Service-Oriented Software Evolution Toolchains
Abstract: Software evolution projects need to be supported by integrated toolchains, yet can suffer from inadequate tool interoperability. Practitioners are forced to deal with technical integration issues, instead of focusing on their projects’ actual objectives. Lacking integration support, the resulting toolchains are rigid and inflexible, impeding project progress.This paper presents SENSEI, a service-oriented support framework for toolchain-building, that clearly separates software evolution needs from implementing tools and interoperability issues. It aims to improve interoperability using component-based principles, and provides model-driven code generation to partly automate the integration process.The approach has been prototypically implemented, and was applied in the context of the Q-MIG project, to build parts of an integrated software migration and quality assessment toolchain.

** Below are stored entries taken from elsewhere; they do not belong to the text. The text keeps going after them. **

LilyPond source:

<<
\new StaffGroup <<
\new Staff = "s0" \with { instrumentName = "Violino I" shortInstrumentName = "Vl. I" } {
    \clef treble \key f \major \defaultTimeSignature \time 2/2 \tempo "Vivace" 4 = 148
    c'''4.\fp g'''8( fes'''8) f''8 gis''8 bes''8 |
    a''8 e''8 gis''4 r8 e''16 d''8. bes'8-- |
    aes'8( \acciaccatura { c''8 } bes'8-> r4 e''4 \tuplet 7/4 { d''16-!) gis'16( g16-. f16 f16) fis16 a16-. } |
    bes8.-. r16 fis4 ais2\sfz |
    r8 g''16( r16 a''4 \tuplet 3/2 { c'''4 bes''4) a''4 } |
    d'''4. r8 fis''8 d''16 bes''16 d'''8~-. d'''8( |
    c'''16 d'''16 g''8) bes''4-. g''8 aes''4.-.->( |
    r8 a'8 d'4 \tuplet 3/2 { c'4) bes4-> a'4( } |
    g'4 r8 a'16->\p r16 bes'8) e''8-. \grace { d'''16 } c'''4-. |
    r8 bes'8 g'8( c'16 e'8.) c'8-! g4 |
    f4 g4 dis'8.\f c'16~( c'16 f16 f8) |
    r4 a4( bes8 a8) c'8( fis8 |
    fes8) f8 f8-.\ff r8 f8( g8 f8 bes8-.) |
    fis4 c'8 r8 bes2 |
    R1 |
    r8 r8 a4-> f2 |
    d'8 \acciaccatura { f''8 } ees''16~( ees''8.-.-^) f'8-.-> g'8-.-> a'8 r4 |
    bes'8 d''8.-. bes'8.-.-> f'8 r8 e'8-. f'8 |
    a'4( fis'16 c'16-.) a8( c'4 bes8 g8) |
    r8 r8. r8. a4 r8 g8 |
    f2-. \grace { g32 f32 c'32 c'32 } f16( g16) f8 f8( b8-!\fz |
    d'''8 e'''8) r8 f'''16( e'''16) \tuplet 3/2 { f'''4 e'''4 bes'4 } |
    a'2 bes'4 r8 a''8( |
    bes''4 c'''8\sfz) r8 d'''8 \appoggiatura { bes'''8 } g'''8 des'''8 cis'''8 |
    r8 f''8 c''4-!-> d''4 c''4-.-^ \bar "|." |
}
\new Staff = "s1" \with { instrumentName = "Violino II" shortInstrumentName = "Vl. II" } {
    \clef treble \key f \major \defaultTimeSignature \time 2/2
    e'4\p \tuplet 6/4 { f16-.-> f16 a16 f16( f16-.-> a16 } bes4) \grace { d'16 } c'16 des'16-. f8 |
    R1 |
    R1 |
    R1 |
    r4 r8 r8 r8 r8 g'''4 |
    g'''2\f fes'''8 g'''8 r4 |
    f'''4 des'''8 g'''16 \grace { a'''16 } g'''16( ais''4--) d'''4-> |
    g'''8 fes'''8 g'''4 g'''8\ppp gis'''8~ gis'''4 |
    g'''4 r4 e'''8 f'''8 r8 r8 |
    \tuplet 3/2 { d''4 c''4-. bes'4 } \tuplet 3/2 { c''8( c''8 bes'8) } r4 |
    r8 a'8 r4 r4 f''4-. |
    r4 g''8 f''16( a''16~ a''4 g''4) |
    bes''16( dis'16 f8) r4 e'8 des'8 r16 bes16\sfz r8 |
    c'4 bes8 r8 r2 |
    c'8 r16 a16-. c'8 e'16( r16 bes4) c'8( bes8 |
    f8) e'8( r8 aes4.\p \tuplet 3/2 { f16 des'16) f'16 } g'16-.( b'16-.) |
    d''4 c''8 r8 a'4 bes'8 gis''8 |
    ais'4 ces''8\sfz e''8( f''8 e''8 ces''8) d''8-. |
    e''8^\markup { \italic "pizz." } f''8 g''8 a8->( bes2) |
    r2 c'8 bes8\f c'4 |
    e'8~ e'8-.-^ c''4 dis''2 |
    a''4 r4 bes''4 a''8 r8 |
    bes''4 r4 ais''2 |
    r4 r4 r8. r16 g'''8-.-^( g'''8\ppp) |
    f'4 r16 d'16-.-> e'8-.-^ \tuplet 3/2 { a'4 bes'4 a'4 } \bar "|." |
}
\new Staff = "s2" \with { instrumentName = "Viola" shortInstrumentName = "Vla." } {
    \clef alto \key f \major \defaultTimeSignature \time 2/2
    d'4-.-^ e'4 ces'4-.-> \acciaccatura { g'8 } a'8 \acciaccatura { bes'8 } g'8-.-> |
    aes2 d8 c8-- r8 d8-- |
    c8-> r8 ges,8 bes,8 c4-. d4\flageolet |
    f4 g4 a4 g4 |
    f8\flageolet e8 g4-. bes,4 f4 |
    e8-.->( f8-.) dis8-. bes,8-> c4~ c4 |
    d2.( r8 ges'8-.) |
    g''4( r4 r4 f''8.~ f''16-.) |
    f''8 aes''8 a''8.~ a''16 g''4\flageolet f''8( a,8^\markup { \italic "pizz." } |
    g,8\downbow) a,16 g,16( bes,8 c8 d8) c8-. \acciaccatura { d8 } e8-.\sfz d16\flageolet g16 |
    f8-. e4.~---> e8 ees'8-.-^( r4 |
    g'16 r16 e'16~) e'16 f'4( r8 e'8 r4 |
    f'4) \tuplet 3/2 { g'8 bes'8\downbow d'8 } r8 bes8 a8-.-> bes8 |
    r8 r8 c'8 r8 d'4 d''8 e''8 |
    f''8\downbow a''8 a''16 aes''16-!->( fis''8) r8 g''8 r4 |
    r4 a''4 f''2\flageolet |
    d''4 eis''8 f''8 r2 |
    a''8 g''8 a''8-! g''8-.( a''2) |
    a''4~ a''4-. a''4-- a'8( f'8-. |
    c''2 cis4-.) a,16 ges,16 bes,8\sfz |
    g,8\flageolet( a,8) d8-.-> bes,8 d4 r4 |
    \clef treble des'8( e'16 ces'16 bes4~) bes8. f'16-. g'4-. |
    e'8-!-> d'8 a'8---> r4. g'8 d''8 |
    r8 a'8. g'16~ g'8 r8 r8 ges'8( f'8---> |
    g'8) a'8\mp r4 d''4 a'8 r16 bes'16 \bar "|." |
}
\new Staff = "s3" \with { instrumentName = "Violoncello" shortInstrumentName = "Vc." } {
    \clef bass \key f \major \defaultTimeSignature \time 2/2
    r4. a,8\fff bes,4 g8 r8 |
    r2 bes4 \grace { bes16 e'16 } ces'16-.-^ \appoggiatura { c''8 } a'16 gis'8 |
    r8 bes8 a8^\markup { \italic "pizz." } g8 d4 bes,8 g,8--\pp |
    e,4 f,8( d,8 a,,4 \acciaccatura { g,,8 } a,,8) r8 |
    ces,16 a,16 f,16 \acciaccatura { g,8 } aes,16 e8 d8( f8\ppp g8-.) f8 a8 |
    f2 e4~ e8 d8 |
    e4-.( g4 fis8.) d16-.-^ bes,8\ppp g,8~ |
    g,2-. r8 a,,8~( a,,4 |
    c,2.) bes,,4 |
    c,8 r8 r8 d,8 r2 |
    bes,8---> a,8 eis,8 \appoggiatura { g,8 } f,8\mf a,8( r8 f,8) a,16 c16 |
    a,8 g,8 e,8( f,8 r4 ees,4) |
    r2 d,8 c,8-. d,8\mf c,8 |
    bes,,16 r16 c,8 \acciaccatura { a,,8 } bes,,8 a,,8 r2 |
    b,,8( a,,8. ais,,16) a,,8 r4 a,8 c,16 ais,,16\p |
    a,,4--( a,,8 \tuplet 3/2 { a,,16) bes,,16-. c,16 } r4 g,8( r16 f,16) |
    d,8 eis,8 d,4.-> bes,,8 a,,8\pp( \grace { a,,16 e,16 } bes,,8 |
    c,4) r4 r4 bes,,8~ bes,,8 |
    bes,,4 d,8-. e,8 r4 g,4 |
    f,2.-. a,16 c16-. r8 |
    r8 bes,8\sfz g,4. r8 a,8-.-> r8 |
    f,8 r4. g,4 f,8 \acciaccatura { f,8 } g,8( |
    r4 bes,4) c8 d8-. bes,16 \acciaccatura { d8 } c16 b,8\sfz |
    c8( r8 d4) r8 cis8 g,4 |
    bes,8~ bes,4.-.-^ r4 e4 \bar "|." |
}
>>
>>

Evaluating Cluster Configurations for Big Data Processing: An Exploratory Study
Abstract: As data continues to grow rapidly, NoSQL clusters have been increasingly adopted to address the storage and processing demands of these large amounts of data. In parallel, cloud computing is also increasingly being adopted due to its flexibility, cost efficiency and scalability. However, evaluating and modelling NoSQL clusters present many challenges. In this work, we explore these challenges by performing a series of experiments with various configurations. The intuition is that this process is laborious and expensive and the goal of our experiments is to confirm this intuition and to identify the factors that impact the performance of a Big Data cluster. Our experiments mostly focus on three factors: data compression, data schema and cluster topology. We performed a number of experiments based on these factors and measured and compared the response times of the resulting configurations. Eventually, the outcomes of our study are encapsulated in a performance model that predicts the cluster’s response time as a function of the incoming workload and evaluates the cluster’s performance less costly and faster. This systematic and effortless evaluation method will facilitate the selection and migration to a better cluster as the performance and budget goals change. We use HBase as the large data processing cluster and we conduct our experiments on traffic data from a large city and on a distributed community cloud infrastructure.